Big Data Is Leading a Greater Demand for STEM Students
Big data, the huge volume of data collected daily from transactions or operations of particular businesses, is becoming more relevant in the contemporary business world. This data has to be processed into meaningful information that’s applied in the explanations and understandings of various business scenarios like market trends, profit and losses, product development and risk analysis in near-real time.
STEM (Science, Technology, Engineering, and Math) is becoming critical in the analyses of big data. Through empirical procedures, the gigantic volume of data can be processed into meaningful information. The corporate world is now turning to this body of scientific insight for a better understanding of big data. This has, in turn, created a growing demand for STEM students. Below we’ll be exploring reasons for this ever-growing demand.
Cost-Benefit of Big Data
In 2010, 13 Exabytes of data was stored by users across various industries of the global economy with an estimated value of $700 billion to the end user. This data is projected to be viable for a decrease of an estimated 50% of production cost. In terms of labor needs, between 140,000-190,000 workers with extensive data analysis skills will be employed to analyze this info in the US. Over 1.5 million managers will have to acquire skills in digital media as well. This transformation will touch across multiple sectors.

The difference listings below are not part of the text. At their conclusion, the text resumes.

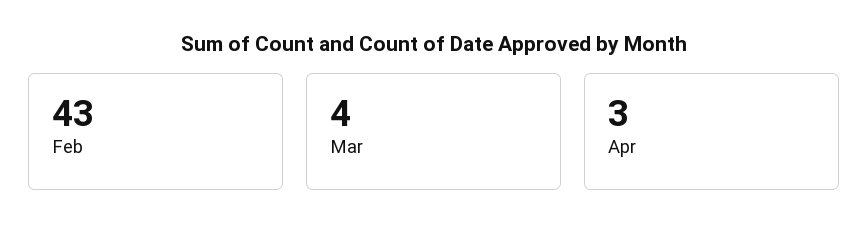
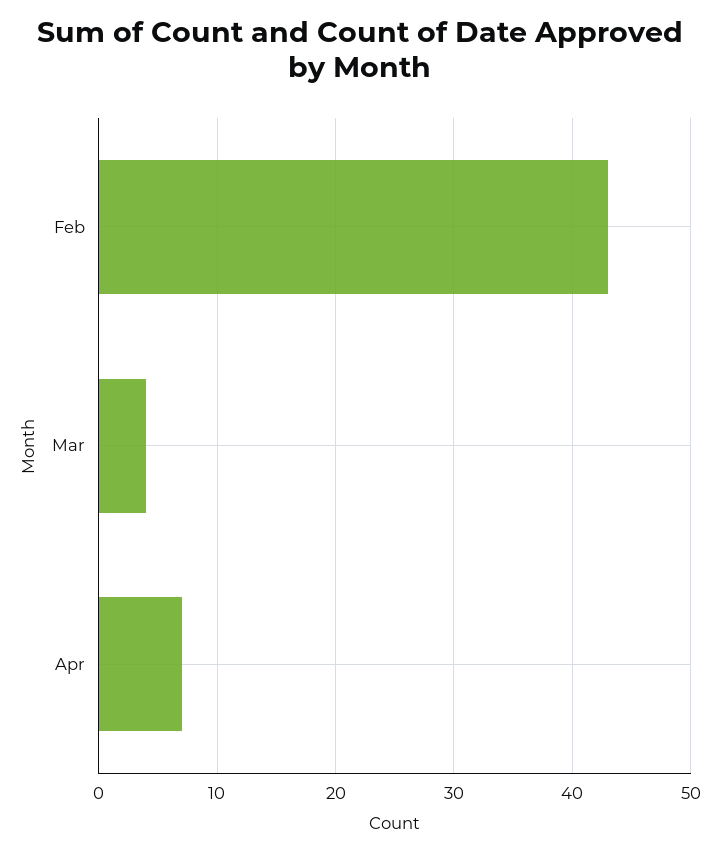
  {
    "Feb": 43,
    "Mar": 4,
-   "Apr": 3
+   "Apr": 7
  }

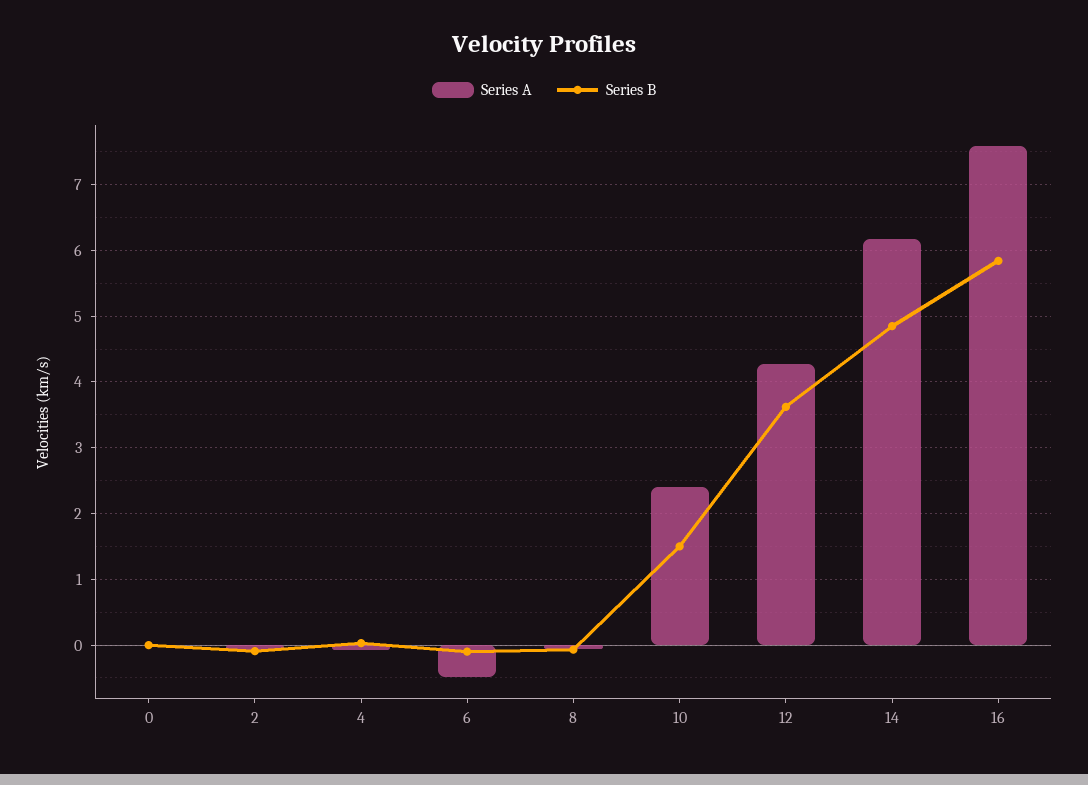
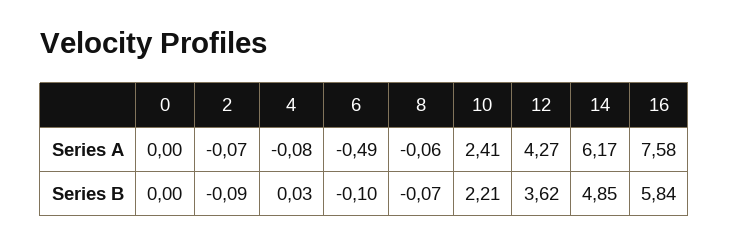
  {
    "Series A": {
      "0": 0,
      "2": -0.07,
      "4": -0.08,
      "6": -0.49,
      "8": -0.06,
      "10": 2.41,
      "12": 4.27,
      "14": 6.17,
      "16": 7.58
    },
    "Series B": {
      "0": 0,
      "2": -0.09,
      "4": 0.03,
      "6": -0.1,
      "8": -0.07,
-     "10": 1.5,
+     "10": 2.21,
      "12": 3.62,
      "14": 4.85,
      "16": 5.84
    }
  }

Various sectors of the economy have been looked into to ascertain how big data impacts the economic values:
- Healthcare in the US — focused on efficiency and quality, $300 billion could be generated annually.
- Manufacturing and personal location data globally — could tap into an excess $600 billion in consumer surplus.
- The public sector in Europe — operational efficiency enhancements could save an excess of approximately $149 billion.
- Retail in the US — a possible increase in operating margin by more than 60%.
Challenges of Big Data Analysis
To effectively process big data, we have to understand the challenges that exist within the data that prove problematic to the processing stages. They are:
- Heterogeneity – data is all mixed up together in no specific order even for similar industries and for different users.
- Scale – this is the representation of the amount of data collected and stored. Managing and organizing this rapidly exploding data is quite challenging in any field particularly the emerging ones.
- Timeliness – large amounts of mixed up data require a considerable amount of time to sort out, extract, understand and process into meaningful information.
- Human collaboration – despite the commendable efforts that have been put into developing outrageous computing capabilities, there still remains a huge hurdle for computers to process data into information. Human intelligence is still depended upon for identification of minute variations in data patterns that significantly alter the analytical processing.
- Privacy – there is a growing concern directed at the collection, storing and manipulation of private public data. Despite law enforcement policies regulating this aspect, adequate and satisfactory privacy policies will have to be managed through both technical and sociological paradigms.
Processing Big Data
The processing of big data into meaningful information is a multi-phase procedure that employs technical and scientific analysis skills. At every phase, new challenges emerge that have to be addressed for a meaningful conclusion to be reached.
The stages involved in the process are:
In this stage, all the information pertaining to the particular corporate phenomena is captured and stored. All information is generally gathered into a huge data bank with no particular immediate analysis or selection of particular information for storage.
The collected data will not be in a format ready for processing. The data is too general and wide for any meaningful analysis to be conducted. In this stage, you identify which variables you want to examine and apply a code to pull out the particular data.
Heterogeneous data will remain irrelevant if we apply the normal data collection and processing procedures. Metadata will have to be formed for the results from big data to be understood and reused in subsequent analyses.
To query and mine big data, we must apply and rely upon more complex scientific procedures than those used in simple data processing and analysis. Development of coordination between different platforms of databases is vital for effective querying and mining procedures.
For the analysis of Big Data to be meaningful, users have to understand the results. Interpretations of results from big data analysis will have to be made by a human decision maker. Instead of relying on computer analysis, there is a need for human insight into the understanding and verification of results from the computer.